[WHAT THE EXERCISE ASKS]: Only the lines that hold "begin" should be in the answer, each copied from the data below.

[GIVEN INFORMATION]:
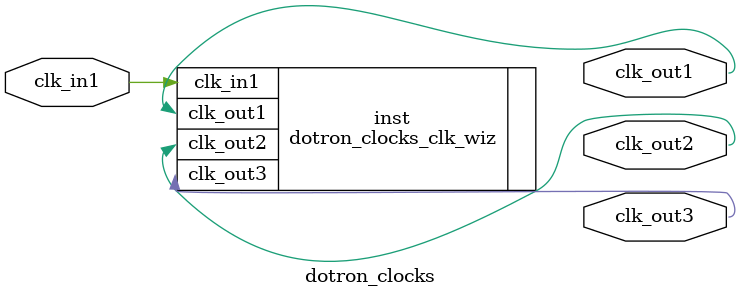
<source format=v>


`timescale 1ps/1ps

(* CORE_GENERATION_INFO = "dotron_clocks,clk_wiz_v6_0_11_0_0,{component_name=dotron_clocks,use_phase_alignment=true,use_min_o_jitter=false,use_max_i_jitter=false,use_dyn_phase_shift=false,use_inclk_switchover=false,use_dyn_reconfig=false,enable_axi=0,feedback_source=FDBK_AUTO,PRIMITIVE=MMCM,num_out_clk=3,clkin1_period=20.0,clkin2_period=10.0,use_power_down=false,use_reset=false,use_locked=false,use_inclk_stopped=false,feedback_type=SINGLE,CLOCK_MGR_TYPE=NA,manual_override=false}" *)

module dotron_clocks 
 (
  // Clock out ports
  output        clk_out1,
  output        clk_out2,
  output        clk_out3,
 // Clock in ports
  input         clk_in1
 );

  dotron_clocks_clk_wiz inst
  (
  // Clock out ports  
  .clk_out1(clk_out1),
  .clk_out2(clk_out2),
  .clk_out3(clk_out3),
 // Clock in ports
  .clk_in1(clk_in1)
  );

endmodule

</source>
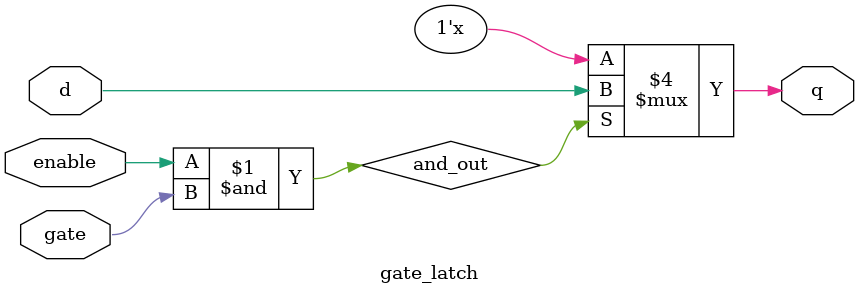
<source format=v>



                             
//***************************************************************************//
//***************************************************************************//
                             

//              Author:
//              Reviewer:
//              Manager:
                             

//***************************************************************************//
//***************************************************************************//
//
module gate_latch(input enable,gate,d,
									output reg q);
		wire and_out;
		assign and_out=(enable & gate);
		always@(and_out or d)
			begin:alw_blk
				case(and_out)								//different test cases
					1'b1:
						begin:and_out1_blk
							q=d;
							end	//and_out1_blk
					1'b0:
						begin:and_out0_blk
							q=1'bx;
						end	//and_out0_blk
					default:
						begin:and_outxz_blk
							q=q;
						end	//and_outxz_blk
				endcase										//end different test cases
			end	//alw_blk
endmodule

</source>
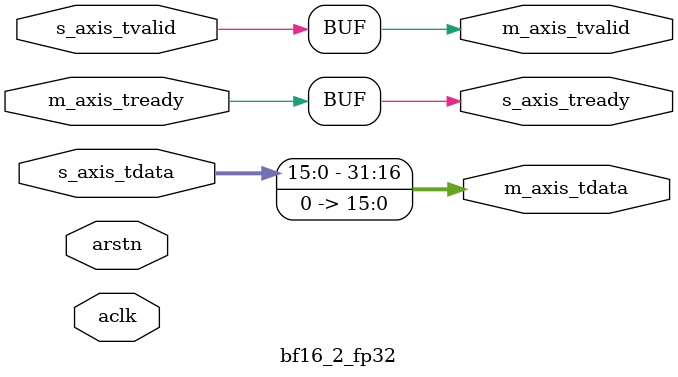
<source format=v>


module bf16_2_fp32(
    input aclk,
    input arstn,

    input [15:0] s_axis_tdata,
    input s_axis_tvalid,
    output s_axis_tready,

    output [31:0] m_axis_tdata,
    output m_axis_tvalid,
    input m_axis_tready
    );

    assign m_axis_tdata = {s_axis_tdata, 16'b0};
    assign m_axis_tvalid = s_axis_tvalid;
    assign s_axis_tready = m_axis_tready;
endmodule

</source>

[RESPONSE TO THIS EXERCISE]:
			begin:alw_blk
						begin:and_out1_blk
						begin:and_out0_blk
						begin:and_outxz_blk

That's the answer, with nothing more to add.